What It Usually Looks Like:

- In practical terms, how do you love an enemy?

a. It’s not shouting, “I love you, Bob!”

- Some imagine a Disney moment: our enemy walks away in anger, but as they are almost out of the room, we shout, “I love you!” and they slowly turn around, their heart touched.

- That’s probably not gonna happen.

b. It’s not giving a sappy speech.

- Some imagine the person standing and giving a long sappy speech about the nature of love and why they’re going to choose love in the face of oppression. And everyone is moved to tears by the sappy speech and changes their bad motives.

- That’s probably not gonna happen.

c. It’s not a group hug.

- Some imagine words of love being spoken and then everyone gathering together for a group hug where tears are shed.

- That’s probably not gonna happen.

d.
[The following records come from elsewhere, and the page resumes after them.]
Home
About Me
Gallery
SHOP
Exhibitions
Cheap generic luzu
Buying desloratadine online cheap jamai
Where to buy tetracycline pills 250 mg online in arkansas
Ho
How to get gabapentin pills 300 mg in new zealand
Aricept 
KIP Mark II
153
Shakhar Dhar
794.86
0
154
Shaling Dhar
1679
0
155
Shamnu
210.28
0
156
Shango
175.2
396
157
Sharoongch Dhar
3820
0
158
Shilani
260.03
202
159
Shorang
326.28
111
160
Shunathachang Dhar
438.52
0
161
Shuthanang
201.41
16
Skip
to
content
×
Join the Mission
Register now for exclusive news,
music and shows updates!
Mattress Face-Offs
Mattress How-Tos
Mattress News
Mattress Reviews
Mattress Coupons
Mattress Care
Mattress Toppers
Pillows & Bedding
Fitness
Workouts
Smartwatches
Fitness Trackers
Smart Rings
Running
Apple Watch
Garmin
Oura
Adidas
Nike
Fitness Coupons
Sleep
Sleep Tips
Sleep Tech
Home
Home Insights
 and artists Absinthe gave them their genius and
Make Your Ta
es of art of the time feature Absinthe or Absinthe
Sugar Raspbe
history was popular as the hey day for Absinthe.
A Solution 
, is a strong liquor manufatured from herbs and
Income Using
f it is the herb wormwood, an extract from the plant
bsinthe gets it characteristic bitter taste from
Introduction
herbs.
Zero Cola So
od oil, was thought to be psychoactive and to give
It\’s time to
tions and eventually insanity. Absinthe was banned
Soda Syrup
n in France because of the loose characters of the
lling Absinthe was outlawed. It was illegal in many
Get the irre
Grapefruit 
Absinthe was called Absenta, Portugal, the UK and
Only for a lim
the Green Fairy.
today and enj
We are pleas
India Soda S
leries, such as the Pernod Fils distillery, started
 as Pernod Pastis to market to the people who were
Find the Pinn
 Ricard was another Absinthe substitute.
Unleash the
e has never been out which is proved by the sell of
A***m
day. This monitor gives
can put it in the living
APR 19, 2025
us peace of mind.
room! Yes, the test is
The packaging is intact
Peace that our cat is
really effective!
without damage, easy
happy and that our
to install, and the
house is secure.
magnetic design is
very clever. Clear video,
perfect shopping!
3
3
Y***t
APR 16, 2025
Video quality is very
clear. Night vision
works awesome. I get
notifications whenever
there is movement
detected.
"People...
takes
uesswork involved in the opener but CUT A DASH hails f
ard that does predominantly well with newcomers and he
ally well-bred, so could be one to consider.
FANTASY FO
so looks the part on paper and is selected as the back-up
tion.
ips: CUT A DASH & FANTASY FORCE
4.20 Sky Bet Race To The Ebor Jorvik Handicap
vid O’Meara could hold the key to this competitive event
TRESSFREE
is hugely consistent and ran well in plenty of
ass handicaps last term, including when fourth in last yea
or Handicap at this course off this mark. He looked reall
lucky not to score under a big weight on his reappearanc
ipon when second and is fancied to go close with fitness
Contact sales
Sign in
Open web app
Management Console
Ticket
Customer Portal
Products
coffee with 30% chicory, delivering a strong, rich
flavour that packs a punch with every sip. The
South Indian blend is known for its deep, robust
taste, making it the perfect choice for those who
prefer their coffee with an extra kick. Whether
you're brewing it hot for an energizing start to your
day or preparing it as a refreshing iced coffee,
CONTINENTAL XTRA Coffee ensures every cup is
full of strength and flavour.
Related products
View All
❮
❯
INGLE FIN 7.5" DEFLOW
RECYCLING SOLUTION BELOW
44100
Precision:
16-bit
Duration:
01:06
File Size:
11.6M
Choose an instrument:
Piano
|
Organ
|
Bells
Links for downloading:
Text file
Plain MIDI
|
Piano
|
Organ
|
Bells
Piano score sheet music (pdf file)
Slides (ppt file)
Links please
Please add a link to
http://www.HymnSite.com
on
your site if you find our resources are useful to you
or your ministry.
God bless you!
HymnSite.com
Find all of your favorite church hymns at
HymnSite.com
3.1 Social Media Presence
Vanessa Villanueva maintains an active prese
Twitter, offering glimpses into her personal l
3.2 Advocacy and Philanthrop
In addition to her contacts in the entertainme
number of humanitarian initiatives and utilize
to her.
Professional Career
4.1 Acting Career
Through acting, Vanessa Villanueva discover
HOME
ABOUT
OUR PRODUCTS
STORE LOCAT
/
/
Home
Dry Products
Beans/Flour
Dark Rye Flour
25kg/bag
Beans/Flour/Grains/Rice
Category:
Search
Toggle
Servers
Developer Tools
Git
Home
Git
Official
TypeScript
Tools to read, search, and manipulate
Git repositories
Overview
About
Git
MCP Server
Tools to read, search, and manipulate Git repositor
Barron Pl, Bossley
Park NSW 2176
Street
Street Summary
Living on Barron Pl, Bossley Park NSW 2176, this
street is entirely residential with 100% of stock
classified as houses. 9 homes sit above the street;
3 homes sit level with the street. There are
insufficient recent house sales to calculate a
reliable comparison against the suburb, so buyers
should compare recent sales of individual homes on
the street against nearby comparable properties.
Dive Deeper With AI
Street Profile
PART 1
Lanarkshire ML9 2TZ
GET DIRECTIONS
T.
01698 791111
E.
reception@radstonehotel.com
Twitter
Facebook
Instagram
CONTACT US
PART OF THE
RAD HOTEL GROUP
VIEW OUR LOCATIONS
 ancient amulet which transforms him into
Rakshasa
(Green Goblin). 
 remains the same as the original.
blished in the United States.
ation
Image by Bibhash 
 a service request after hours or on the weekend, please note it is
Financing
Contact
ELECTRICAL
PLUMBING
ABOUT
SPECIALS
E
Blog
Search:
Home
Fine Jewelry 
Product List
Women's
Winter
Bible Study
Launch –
It is finding small ways to serve them.

- The phrase from our servant evangelism events: “Trying to show God’s love in a practical way.”

- Examples:

- Your neighbor is angry at you, so you mow their grass.

- Your church is participating in a pro-life rally and you know that there are going to be pro-abortion protestors there, so you bring them donuts.

- Your relationship with your younger sister has been strained for years, so when she tells your Mom that she has no one to pick up her kids next week while she’s out of town, you call her and volunteer.

- Your co-worker is mad at you over a dispute on a project you recently worked together on, so you bring him coffee the next morning.

- Even if I don’t initially find an opportunity to serve then, I can still pray for them.

e. It is being persistently kind in the face of rejection.

- Examples:

- Saying hello in the hallway to someone who doesn’t respond.

- Waving to a neighbor even though they don’t respond.

- Putting up two fingers from the steering wheel when you pass them on the road.